Enclosure, Baunnaraha, Co. Kilkenny
Co. Kilkenny |
Enclosures
On the summit of a hill in County Kilkenny, in land given over to pasture, sits an oval earthwork that most walkers would pass without a second glance.
It is, in fact, a substantial structure: an enclosure with an internal diameter of roughly 48 metres northeast to southwest and about 40 metres in the opposing direction, ringed by an external fosse and an outer bank. A fosse, in this context, is simply a defensive ditch dug around the perimeter, with the excavated material typically thrown outward to form the bank beyond it. The overall footprint, bank and all, extends to around 70 metres at its widest. That is a considerable statement to make on a hilltop, even if the land and the centuries have softened it considerably.
Enclosures of this type are scattered across Ireland, and their purposes varied: some served as ringforts, the farmsteads of early medieval landowners, while others may have had ceremonial or communal functions that archaeologists still debate.

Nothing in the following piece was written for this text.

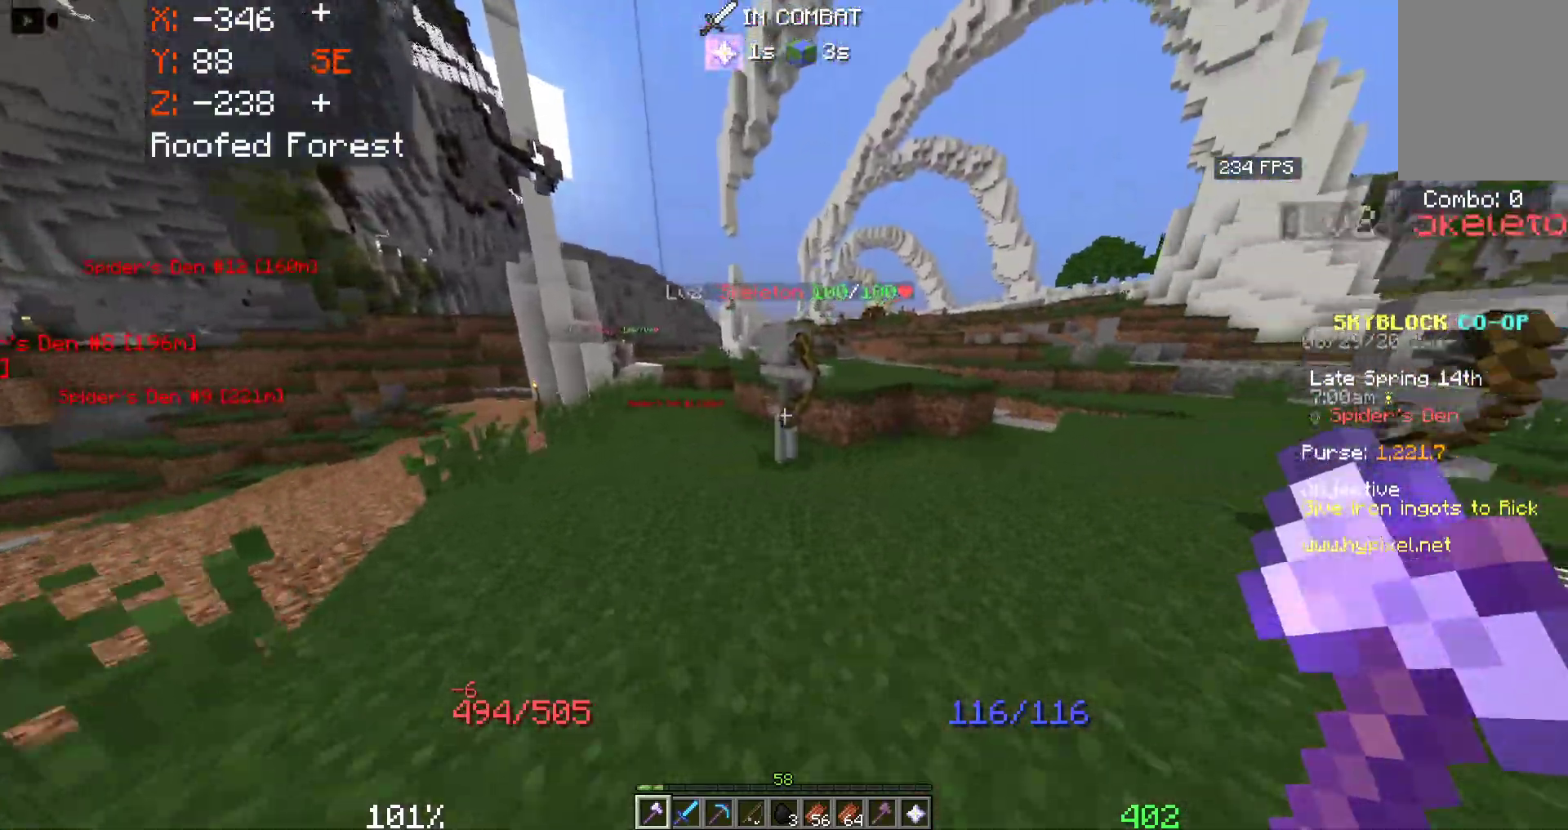
{"keys": ["a", "w"], "mouse": [], "events": [[133, "mouse_left", "down"], [366, "a", "down"], [483, "mouse_left", "up"]]}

The Baunnaraha example sits quietly within that interpretive uncertainty. What the nineteenth-century Ordnance Survey mapping does confirm is that an entrance once pierced the outer bank in the southeast quadrant, a detail that hints at a deliberate, structured approach to the interior. More telling still, a field boundary running northwest to southeast along the northeastern side of the site has been built directly into the outer bank, cannibalising an ancient earthwork to serve the prosaic needs of later agriculture. It is a common enough story in the Irish landscape: one era's monument becomes the next era's convenient wall.